Choose Your Attitude, Change Your Life: Avoid Sarcasm–Part 2*

Choose Your Attitude, Change Your Life: Strategies for a Better Outlook on Life (B880)Please Read Part 1 for background info and Strategy #1 on how to avoid sarcasm: Strategies 2-4 appear below:

2) Practice a more direct approach to expressing your displeasure. Posing a simple question designed to gain a better understanding will go a long way. For example, rather than asking “What in the world were you thinking?” try, “What strategy or goal did you have in mind when you made that move?” This latter statement expresses confidence that surely some forethought was applied. God will give you the right words to say if you ask him to do so. “…those who are wise will find a time and a way to do what is right, for there is a time and a way for everything…) (Ecclesiastes 8:5-6 NLT).

3) Consider the implications and consequences of what you are about to say before you say it. Ask yourself, “Will my words imply that the hearer is stupid or has poor judgment? Do they tear down or do they build? “Do not let any unwholesome talk come out of your mouths, but only what is helpful for building others up according to their needs, that it may benefit those who listen” (Ephesians 4:29 NIV). Make sure every word passes the “benefit” test.

4) Consider how you would feel if someone were to say to you, what you are about to say to another. Let the Golden Rule be your guide!

Prayer

Father, I need wisdom in becoming more sensitive to what I say to others. Teach me how to be more accepting of other people’s shortcomings just as you are accepting of mine.
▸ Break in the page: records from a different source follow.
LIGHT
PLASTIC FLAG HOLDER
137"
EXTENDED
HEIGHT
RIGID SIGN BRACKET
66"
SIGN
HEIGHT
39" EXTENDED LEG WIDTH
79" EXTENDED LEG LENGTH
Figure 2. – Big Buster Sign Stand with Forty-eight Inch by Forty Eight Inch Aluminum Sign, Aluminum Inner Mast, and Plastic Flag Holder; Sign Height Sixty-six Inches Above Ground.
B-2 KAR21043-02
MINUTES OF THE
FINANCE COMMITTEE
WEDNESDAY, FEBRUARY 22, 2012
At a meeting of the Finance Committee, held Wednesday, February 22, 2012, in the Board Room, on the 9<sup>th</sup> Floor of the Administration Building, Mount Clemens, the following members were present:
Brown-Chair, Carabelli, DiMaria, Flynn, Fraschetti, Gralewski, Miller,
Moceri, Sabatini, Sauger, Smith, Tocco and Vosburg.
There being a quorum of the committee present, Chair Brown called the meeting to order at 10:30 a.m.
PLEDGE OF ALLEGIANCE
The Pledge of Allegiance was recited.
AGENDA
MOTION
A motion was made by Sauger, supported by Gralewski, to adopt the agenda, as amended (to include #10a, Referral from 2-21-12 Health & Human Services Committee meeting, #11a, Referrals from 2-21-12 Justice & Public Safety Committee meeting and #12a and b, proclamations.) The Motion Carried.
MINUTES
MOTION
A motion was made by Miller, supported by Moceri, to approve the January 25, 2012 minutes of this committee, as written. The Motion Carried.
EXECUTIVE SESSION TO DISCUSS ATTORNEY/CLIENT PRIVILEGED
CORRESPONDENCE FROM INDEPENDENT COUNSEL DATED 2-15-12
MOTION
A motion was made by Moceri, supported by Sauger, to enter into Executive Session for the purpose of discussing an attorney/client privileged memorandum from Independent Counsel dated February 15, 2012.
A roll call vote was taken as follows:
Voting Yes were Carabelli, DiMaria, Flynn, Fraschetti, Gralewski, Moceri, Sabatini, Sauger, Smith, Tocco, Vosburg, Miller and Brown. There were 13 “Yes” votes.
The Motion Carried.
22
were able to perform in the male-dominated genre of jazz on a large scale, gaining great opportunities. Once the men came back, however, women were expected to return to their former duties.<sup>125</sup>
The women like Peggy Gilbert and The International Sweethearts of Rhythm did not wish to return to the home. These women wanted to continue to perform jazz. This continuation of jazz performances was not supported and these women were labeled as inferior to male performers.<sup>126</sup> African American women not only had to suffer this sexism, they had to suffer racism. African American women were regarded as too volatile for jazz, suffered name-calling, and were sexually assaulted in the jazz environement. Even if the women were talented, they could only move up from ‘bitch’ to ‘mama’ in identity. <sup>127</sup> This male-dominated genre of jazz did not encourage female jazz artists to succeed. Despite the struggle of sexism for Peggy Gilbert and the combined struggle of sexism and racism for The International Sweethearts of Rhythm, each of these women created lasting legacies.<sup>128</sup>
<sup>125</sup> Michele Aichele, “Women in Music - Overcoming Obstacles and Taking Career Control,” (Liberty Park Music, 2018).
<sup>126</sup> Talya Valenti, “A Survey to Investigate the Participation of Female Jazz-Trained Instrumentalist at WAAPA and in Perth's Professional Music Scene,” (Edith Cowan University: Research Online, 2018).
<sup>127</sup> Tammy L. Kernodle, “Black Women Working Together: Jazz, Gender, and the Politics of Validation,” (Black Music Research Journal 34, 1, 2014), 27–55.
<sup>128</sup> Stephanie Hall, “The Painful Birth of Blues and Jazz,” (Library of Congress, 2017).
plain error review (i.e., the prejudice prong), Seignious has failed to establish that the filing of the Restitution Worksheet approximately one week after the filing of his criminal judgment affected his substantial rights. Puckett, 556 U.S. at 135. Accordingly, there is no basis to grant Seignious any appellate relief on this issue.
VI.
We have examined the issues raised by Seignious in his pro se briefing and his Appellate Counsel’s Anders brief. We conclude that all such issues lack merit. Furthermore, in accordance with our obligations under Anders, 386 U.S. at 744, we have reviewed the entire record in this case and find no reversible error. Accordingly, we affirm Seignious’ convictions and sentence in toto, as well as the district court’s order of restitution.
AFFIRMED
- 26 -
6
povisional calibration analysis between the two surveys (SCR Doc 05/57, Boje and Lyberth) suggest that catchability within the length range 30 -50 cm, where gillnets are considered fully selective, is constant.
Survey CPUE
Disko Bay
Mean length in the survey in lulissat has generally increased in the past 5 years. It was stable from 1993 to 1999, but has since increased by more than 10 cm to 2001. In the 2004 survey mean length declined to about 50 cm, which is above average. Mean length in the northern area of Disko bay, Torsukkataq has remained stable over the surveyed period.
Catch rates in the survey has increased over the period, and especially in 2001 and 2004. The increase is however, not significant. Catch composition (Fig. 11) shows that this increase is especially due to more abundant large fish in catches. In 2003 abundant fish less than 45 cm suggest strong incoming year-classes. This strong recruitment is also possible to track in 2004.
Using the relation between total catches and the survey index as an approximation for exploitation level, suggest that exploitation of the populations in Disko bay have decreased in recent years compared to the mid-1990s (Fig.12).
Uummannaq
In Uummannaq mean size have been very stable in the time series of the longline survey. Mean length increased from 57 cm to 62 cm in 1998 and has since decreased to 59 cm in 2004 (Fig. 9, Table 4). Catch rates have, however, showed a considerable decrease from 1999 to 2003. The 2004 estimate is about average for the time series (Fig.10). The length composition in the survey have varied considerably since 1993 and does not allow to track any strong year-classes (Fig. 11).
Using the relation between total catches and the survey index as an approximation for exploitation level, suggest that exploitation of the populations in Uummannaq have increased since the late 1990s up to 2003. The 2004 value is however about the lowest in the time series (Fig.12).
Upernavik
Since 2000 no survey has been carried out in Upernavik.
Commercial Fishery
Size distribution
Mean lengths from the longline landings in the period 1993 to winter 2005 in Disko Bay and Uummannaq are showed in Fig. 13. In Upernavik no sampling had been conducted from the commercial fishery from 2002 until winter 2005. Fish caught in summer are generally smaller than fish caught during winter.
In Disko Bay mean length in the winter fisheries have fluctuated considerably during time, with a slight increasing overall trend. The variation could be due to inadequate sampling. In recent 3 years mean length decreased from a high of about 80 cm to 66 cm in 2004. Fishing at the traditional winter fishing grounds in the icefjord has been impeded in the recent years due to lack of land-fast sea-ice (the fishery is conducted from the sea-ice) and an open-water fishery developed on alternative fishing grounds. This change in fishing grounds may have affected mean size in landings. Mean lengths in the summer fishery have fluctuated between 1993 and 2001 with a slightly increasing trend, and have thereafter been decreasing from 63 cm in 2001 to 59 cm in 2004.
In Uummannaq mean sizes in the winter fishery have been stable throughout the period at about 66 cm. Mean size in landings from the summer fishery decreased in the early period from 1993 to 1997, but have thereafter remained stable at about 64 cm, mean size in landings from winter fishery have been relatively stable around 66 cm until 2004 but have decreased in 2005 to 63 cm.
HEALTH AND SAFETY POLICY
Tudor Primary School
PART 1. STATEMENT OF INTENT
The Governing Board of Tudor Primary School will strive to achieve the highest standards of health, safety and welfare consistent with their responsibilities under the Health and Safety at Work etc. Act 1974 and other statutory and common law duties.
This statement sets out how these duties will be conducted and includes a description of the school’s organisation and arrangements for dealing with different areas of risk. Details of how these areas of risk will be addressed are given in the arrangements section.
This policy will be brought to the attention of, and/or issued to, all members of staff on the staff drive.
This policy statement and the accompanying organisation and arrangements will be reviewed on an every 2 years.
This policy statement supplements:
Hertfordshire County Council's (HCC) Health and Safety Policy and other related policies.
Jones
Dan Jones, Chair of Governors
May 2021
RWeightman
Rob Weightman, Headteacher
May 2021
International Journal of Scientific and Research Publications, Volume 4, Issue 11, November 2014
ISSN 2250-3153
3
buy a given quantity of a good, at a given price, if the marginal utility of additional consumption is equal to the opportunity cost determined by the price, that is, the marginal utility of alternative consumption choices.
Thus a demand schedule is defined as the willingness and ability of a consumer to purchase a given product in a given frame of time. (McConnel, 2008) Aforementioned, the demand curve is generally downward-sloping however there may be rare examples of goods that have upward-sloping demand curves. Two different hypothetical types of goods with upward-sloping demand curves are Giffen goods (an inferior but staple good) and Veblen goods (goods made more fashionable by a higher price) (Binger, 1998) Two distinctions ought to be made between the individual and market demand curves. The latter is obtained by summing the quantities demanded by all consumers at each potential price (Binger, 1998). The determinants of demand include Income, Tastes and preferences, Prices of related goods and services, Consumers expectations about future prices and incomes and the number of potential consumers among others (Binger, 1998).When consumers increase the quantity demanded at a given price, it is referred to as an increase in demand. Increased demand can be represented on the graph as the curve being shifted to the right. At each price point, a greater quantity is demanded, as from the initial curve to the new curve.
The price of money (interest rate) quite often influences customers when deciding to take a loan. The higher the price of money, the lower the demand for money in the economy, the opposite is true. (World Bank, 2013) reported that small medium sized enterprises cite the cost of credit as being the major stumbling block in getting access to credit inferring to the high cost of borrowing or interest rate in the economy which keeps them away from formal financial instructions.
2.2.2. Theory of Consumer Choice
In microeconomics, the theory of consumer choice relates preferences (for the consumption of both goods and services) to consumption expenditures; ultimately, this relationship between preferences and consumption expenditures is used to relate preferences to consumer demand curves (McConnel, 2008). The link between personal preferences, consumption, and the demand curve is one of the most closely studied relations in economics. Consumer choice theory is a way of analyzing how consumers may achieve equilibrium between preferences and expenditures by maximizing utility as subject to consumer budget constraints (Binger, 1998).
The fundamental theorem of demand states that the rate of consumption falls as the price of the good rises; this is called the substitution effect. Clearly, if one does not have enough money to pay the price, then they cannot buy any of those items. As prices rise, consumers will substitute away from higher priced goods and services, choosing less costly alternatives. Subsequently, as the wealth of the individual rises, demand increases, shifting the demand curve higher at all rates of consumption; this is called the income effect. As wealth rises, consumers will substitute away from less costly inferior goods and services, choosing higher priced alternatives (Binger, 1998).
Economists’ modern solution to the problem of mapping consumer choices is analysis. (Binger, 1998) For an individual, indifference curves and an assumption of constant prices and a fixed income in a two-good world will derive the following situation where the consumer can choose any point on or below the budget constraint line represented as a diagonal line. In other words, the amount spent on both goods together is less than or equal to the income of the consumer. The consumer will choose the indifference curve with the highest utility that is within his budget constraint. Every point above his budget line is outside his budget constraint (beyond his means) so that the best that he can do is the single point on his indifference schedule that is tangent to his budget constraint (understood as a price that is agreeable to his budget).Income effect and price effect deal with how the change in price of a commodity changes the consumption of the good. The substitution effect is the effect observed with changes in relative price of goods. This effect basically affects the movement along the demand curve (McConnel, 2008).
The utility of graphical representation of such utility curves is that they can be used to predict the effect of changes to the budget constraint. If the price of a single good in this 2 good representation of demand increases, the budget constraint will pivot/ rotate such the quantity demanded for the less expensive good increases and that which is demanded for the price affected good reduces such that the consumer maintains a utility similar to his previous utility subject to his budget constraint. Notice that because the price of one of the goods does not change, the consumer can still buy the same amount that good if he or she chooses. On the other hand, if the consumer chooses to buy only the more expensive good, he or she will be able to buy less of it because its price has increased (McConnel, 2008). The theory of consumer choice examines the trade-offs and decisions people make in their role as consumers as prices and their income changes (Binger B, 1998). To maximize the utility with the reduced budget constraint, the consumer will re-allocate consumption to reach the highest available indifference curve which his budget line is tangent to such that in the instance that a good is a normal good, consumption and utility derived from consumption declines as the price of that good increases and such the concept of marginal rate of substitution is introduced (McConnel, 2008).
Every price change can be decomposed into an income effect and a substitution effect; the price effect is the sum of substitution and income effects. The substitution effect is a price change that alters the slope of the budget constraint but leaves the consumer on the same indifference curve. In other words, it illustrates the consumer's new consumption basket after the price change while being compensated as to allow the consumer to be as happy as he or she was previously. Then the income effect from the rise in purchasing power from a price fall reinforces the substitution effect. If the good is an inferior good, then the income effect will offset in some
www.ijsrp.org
In the name of Jesus, I pray. Amen.

*Adapted from Choose Your Attitude, Change Your Life by Deborah Smith Pegues (available April 1, 2014) (Harvest House Publishers)

 

 

Choose Your Attitude, Change Your Life: Avoid Sarcasm–Part 1*

 

Do you regularly respond to a person or a group’s actions or decisions in a way that is opposite of what you really feel—as evidenced by your tone or body language (smirking, raising eyebrows, cocking your head to the side, or sighing)? Sarcasm can ruin your relationships as its goal is usually to scorn, belittle, insult, or express irritation or disapproval. You can find it in all social interactions–at home, in sports, romantic relationships, and at church to name a few. Consider these examples:

At home: Junior brings in his report card which reflects low grades in all subjects. Dad says, “Way to go, Einstein!” Dad is expressing his frustration by saying the opposite of what he’s really feeling.

Romantic relationship: John buys his wife Sue a pair of very small diamond earrings. Sue, who had hoped for larger gems, says, “Boy, these are really going to blind people!”

How has your sarcastic attitude affected your life? How do you typically respond to your recurring frustrations or irritations with others? Perhaps you have convinced yourself that you are not sarcastic at all, but rather witty or humorous. Perhaps you are not aware that your sarcasm most likely leaves the hearer feeling diminished or devalued. If you want to begin to address this poor communication style, consider these strategies:

1) Admit your motive for being sarcastic. You may be attempting to control other people or to shame them out of behavior that you disapprove. Face it, the only person you can control is yourself. Or, maybe you are trying to display your great intellect by calling attention to the deficiency of another.